Document text:
============
From 8b2c906af3b14997dfe09ac215b89e711252a706 Mon Sep 17 00:00:00 2001
From: Aurelius84 <zhangliujie@baidu.com>
Date: Wed, 10 Nov 2021 15:01:58 +0800
Subject: [PATCH] Simplify constructor of InterpreterCore (#37072)

* Simplify constructor of InterpreterCore

* fix bool

* clean code
---
 .../framework/new_executor/event_manager.cc   |   9 +-
 .../framework/new_executor/event_manager.h    |  11 +-
 .../framework/new_executor/interpretercore.cc | 102 ++++++++----------
 .../framework/new_executor/interpretercore.h  |  28 +++--
 .../new_executor/new_executor_defs.h          |   6 ++
 .../fluid/framework/new_executor/profiler.h   |  73 +++----------
 .../new_executor/standalone_executor.cc       |  11 +-
 .../new_executor/standalone_executor.h        |   5 +-
 paddle/fluid/pybind/pybind.cc                 |  12 ++-
 9 files changed, 100 insertions(+), 157 deletions(-)

diff --git a/paddle/fluid/framework/new_executor/event_manager.cc b/paddle/fluid/framework/new_executor/event_manager.cc
index 87caff8c57..a45f65d264 100644
--- a/paddle/fluid/framework/new_executor/event_manager.cc
+++ b/paddle/fluid/framework/new_executor/event_manager.cc
@@ -16,9 +16,8 @@
 
 namespace paddle {
 namespace framework {
-
-void EventManager::WaitEvent(const Instruction& instruction,
-                             const platform::Place& place) {
+namespace interpreter {
+void WaitEvent(const Instruction& instruction, const platform::Place& place) {
   // If InterpreterCore in on CPUPlace, do nothing.
   if (platform::is_cpu_place(place)) return;
 
@@ -32,8 +31,7 @@ void EventManager::WaitEvent(const Instruction& instruction,
   }
 }
 
-void EventManager::RecordEvent(const Instruction& instruction,
-                               const platform::Place& place) {
+void RecordEvent(const Instruction& instruction, const platform::Place& place) {
   // If InterpreterCore in on CPUPlace, do nothing.
============
Extracted records:
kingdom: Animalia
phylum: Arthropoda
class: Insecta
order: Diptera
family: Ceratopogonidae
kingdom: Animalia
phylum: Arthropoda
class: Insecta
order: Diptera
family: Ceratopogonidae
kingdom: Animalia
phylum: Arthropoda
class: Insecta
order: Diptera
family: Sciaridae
============
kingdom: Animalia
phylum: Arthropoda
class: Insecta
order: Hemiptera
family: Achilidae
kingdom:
============
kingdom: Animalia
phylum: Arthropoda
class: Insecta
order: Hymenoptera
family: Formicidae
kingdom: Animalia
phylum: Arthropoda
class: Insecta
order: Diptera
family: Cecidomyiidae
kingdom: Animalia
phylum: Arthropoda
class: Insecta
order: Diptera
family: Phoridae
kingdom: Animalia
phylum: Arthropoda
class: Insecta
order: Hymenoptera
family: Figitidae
============
Parts of the exercise:
1) Using the InterpreterCore patch, decide whether each statement agrees with it. Answer yes or no, and quote the patch's deciding words for each.
(a) The patch changes nine files.
(b) The patch adds more lines than it removes.
(c) In event_manager.cc, WaitEvent now sits inside a namespace called interpreter.
2) According to the InterpreterCore patch, which file has the most changed lines, and how many?
3) Pick up the InterpreterCore patch after its last line and carry it forward.
The data has no role in any of these tasks.

The answers:
1)
(a) Yes: "9 files changed"
(b) No: "100 insertions(+), 157 deletions(-)"
(c) Yes: "namespace interpreter {"

2) interpretercore.cc, with 102 changed lines.

3)
   if (platform::is_cpu_place(place)) return;
 
@@ -43,5 +41,6 @@ void EventManager::RecordEvent(const Instruction& instruction,
   }
 }
 
+}  // namespace interpreter
 }  // namespace framework
 }  // namespace paddle
diff --git a/paddle/fluid/framework/new_executor/event_manager.h b/paddle/fluid/framework/new_executor/event_manager.h
index d23c240469..a949ae1440 100644
--- a/paddle/fluid/framework/new_executor/event_manager.h
+++ b/paddle/fluid/framework/new_executor/event_manager.h
@@ -17,14 +17,11 @@
 
 namespace paddle {
 namespace framework {
+namespace interpreter {
+void RecordEvent(const Instruction& instruction, const platform::Place& place);
 
-class EventManager {
- public:
-  void RecordEvent(const Instruction& instruction,
-                   const platform::Place& place);
-
-  void WaitEvent(const Instruction& instruction, const platform::Place& place);
-};
+void WaitEvent(const Instruction& instruction, const platform::Place& place);
 
+}  // namespace interpreter
 }  // namespace framework
 }  // namespace paddle
diff --git a/paddle/fluid/framework/new_executor/interpretercore.cc b/paddle/fluid/framework/new_executor/interpretercore.cc
index ea3e7dd411..89810fd303 100644
--- a/paddle/fluid/framework/new_executor/interpretercore.cc
+++ b/paddle/fluid/framework/new_executor/interpretercore.cc
@@ -33,9 +33,9 @@ namespace framework {
 // NOTE(Aurelius84): Need a better strategy to determine it.
 static constexpr size_t kHostNumThreads = 4;
 
-InterpreterCore::InterpreterCore(const platform::Place& place, BlockDesc* block,
-                                 VariableScope* global_scope,
-                                 const std::vector<std::string>& feed_names)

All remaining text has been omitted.